*** Provided records ***

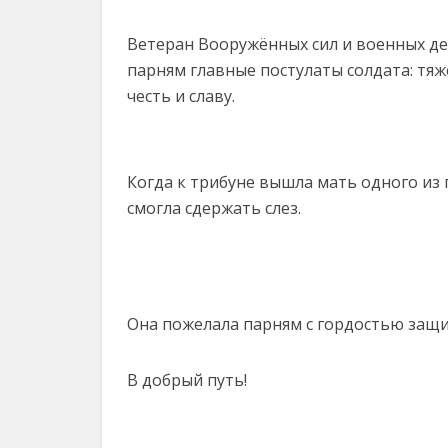
Ветеран Вооружённых сил и военных д
парням главные постулаты солдата: тяж
честь и славу.
Когда к трибуне вышла мать одного из 
смогла сдержать слез.
Она пожелала парням с гордостью защи
В добрый путь!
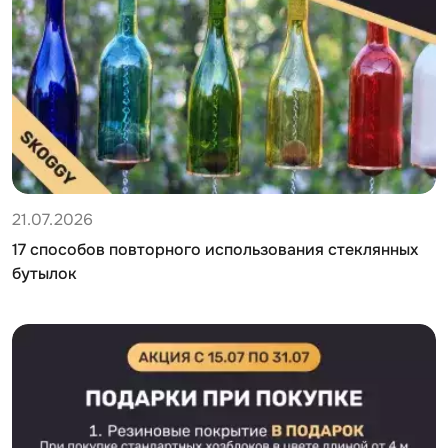
21.07.2026
17 способов повторного использования стеклянных
бутылок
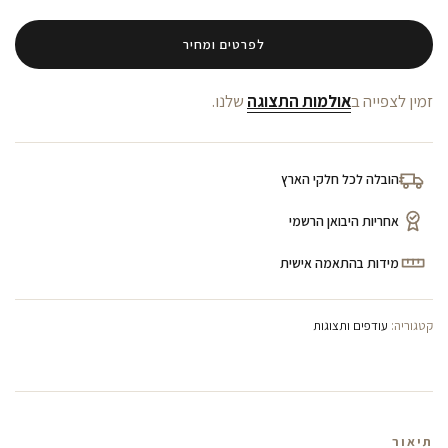
לפרטים ומחיר
זמין לצפייה ב
אולמות התצוגה
שלנו.
הובלה לכל חלקי הארץ
אחריות היבואן הרשמי
מידות בהתאמה אישית
קטגוריה:
עודפים ותצוגות
תיאור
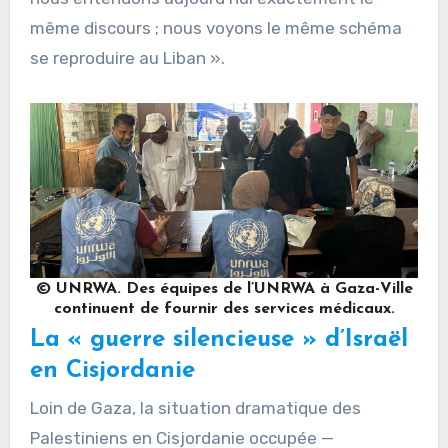
même discours ; nous voyons le même schéma
se reproduire au Liban ».
© UNRWA. Des équipes de l’UNRWA à Gaza-Ville
continuent de fournir des services médicaux.
La « guerre silencieuse » d’Israël
en Cisjordanie
Loin de Gaza, la situation dramatique des
Palestiniens en Cisjordanie occupée —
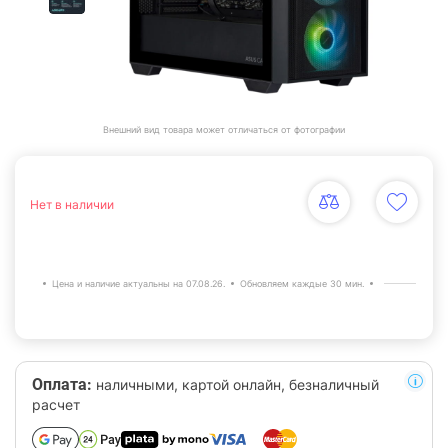
Внешний вид товара может отличаться от фотографии
Нет в наличии
Цена и наличие актуальны на 07.08.26.
Обновляем каждые 30 мин.
Оплата:
наличными, картой онлайн, безналичный
расчет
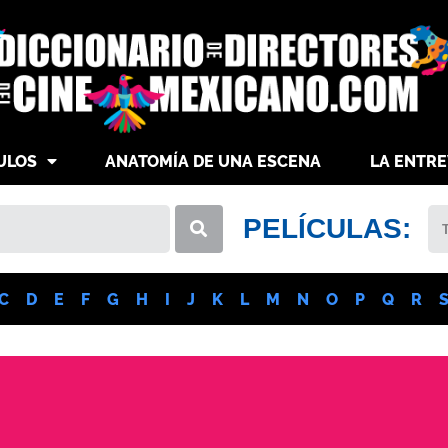
ULOS
ANATOMÍA DE UNA ESCENA
LA ENTRE
PELÍCULAS:
C
D
E
F
G
H
I
J
K
L
M
N
O
P
Q
R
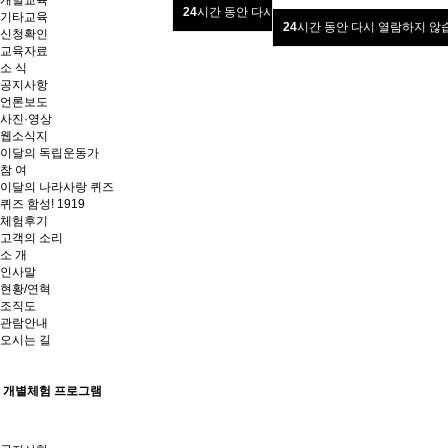
개별교육
24
시간 동안 다시 열람하지 않습니다.
기타교육
24
시간 동안 다시 열람하지 않
신청확인
교육자료
소 식
공지사항
언론보도
사진·영상
웹소식지
이달의 독립운동가
참 여
이달의 나라사랑 퀴즈
퀴즈 함성! 1919
체험후기
고객의 소리
소 개
인사말
현황/연혁
조직도
관람안내
오시는 길
개별체험 프로그램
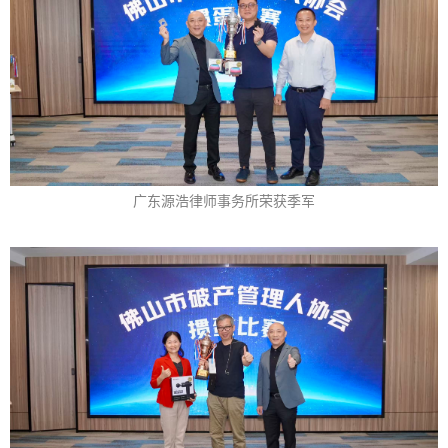
广东源浩律师事务所荣获季军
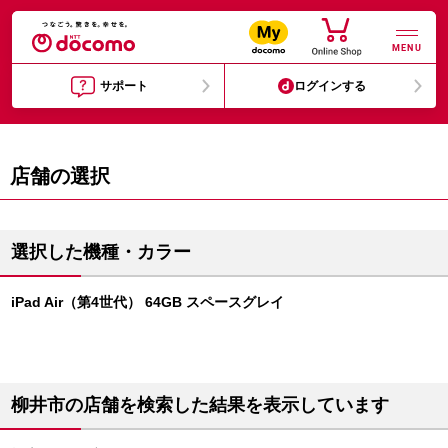
MENU
サポート
ログインする
店舗の選択
選択した機種・カラー
iPad Air（第4世代） 64GB スペースグレイ
柳井市の店舗を検索した結果を表示しています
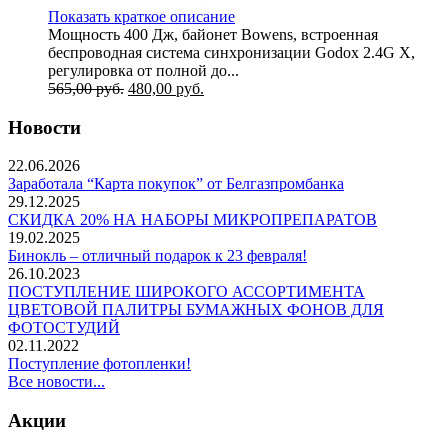
Показать краткое описание
Мощность 400 Дж, байонет Bowens, встроенная
беспроводная система синхронизации Godox 2.4G X,
регулировка от полной до...
565,00
руб.
480,00
руб.
Новости
22.06.2026
Заработала “Карта покупок” от Белгазпромбанка
29.12.2025
СКИДКА 20% НА НАБОРЫ МИКРОПРЕПАРАТОВ
19.02.2025
Бинокль – отличный подарок к 23 февраля!
26.10.2023
ПОСТУПЛЕНИЕ ШИРОКОГО АССОРТИМЕНТА
ЦВЕТОВОЙ ПАЛИТРЫ БУМАЖНЫХ ФОНОВ ДЛЯ
ФОТОСТУДИЙ
02.11.2022
Поступление фотопленки!
Все новости...
Акции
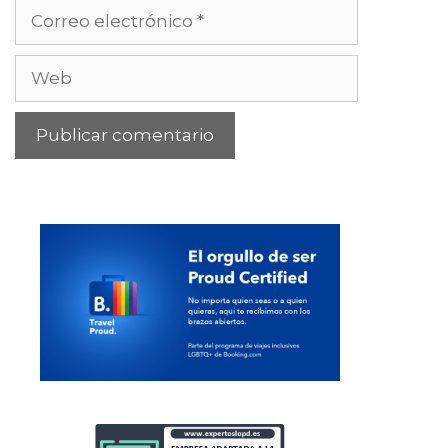
Correo
electrónico
Web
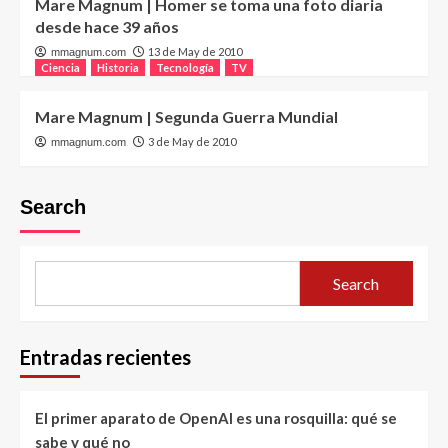
Mare Magnum | Homer se toma una foto diaria
desde hace 39 años
13 de May de 2010
mmagnum.com
Ciencia
Historia
Tecnología
TV
Mare Magnum | Segunda Guerra Mundial
3 de May de 2010
mmagnum.com
Search
Search
Entradas recientes
El primer aparato de OpenAI es una rosquilla: qué se
sabe y qué no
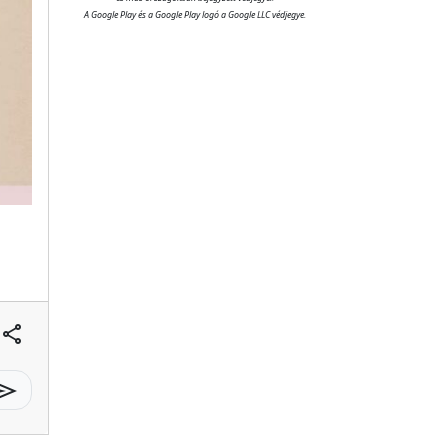
A Google Play és a Google Play logó a Google LLC védjegye.
share
send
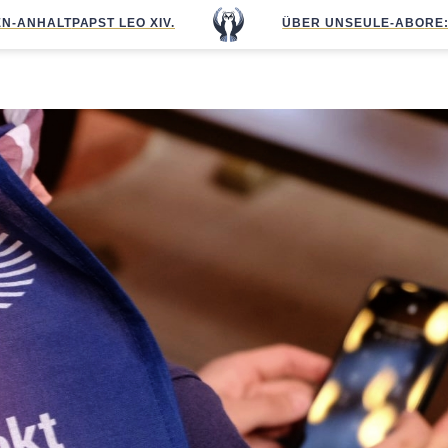
N-ANHALT
PAPST LEO XIV.
ÜBER UNS
EULE-ABO
RE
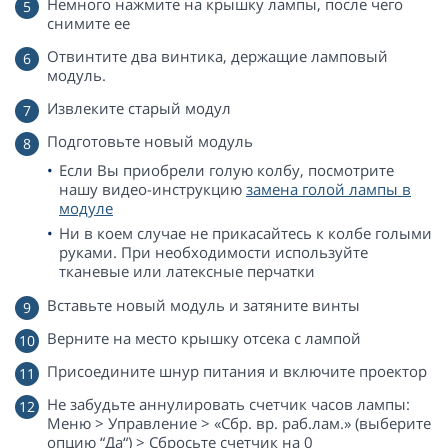
Немного нажмите на крышку лампы, после чего
снимите ее
Отвинтите два винтика, держащие ламповый
модуль.
Извлеките старый модул
Подготовьте новый модуль
Если Вы приобрели голую колбу, посмотрите
нашу видео-инструкцию
замена голой лампы в
модуле
Ни в коем случае не прикасайтесь к колбе голыми
руками. При необходимости используйте
тканевые или латексные перчатки
Вставьте новый модуль и затяните винты
Верните на место крышку отсека с лампой
Присоедините шнур питания и включите проектор
Не забудьте аннулировать счетчик часов лампы:
Меню > Управление > «Сбр. вр. раб.лам.» (выберите
опцию “Да“) > Сбросьте счетчик на 0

*** End of Provided records ***

- **Task instructions**
Working from the entries above, filter out every line that lacks "новый" and copy what remains.

- **Solution**
Подготовьте новый модуль
Вставьте новый модуль и затяните винты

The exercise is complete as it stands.